Eastbourne | Edmund falls to Fritz
In Friday’s first Nature Valley International men’s semi-final, Sam Querrey had to use every bit of the firepower at his disposal to dispatch qualifier Thomas Fabbiano 6-3 6-7(4) 6-3. Querrey served up 33 aces during the course of the one-hour, 46-minute match, to reach the nineteenth final of his career.
Sometimes it doesn't happen, that's sport. It's not through lack of trying or anything. I wish I could have (won) but just didn't. Kyle Edmund
On the comeback from an abdominal injury that sidelined him since Houston in April, Querrey said he was feeling fit and was happy with his Eastbourne run so far. “It’s my first final in a couple years,” said Querrey. “I like playing on grass.
“It’s nice to take three months off and come back and make a final. Usually that doesn’t happen, so I’m pretty thrilled.”
Querrey said he’d shelve any neighbourly feelings towards fellow Californian Fritz, who beat Kyle Edmund (Hull) in Friday’s second semi-final, when they play Saturday.
“It’s never that enjoyable playing another American, but it happens,” said Querrey. “We have all played each other. You’ve just got to put aside the friendship for a couple of hours and do your best to go out there and try to win.”

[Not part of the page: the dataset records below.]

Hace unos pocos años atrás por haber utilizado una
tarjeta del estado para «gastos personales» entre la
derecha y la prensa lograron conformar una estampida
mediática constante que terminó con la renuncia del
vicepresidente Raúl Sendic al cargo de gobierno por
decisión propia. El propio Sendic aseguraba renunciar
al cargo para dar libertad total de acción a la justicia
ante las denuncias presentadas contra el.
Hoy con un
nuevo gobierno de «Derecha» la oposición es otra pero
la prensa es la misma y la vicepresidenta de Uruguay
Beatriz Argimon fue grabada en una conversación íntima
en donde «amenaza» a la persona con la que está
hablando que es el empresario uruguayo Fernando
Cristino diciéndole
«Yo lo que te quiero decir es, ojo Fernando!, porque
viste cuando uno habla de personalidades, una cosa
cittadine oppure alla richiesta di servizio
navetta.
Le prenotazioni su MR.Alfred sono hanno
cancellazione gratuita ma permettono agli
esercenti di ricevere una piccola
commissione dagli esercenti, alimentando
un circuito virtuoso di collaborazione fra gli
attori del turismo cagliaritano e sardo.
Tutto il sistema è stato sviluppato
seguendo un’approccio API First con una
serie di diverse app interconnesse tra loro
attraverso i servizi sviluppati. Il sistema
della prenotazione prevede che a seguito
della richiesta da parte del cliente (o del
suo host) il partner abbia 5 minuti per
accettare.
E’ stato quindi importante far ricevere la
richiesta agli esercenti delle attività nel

In beating Kyle Edmund 7-6(8) 6-3, Taylor Fritz reached the second ATP final of his career. “It’s been a good week,” said Fritz. “I played pretty well my first couple rounds. And yesterday and today I didn’t necessarily play my best tennis, but I really kind of just toughed it out and won the big points.
“I’m just gonna go out and play loose and not think of it too much as a final and not put too much expectation, because then that’s going to cause me to not play my best tennis, and I’m just going to take it like any other match.”
British No.1 Edmund was philosophical in defeat, saying: “Sometimes it doesn’t happen, that’s sport. It’s not through lack of trying or anything. I wish I could have (won) but just didn’t.
“I tried my best and I tried my hardest, but not today. It’s something you have to learn from. In hindsight, it’s always easy to say: do this, hit this shot, or put balls in, play more aggressive. You can learn maybe for next time, but when you are in the match or straight afterwards, it’s easy to say, you should have done that.”
Juan Sebastian Cabal and Robert Farah are the men’s doubles champions after recovering from a set down to claim the title over Maximo Gonzalez and Horacio Zeballos in a see-sawing contest, 3-6 7-6(4) [10-6]. The result was the tournament top seeds’ first grass court title of their nearly decade-long partnership.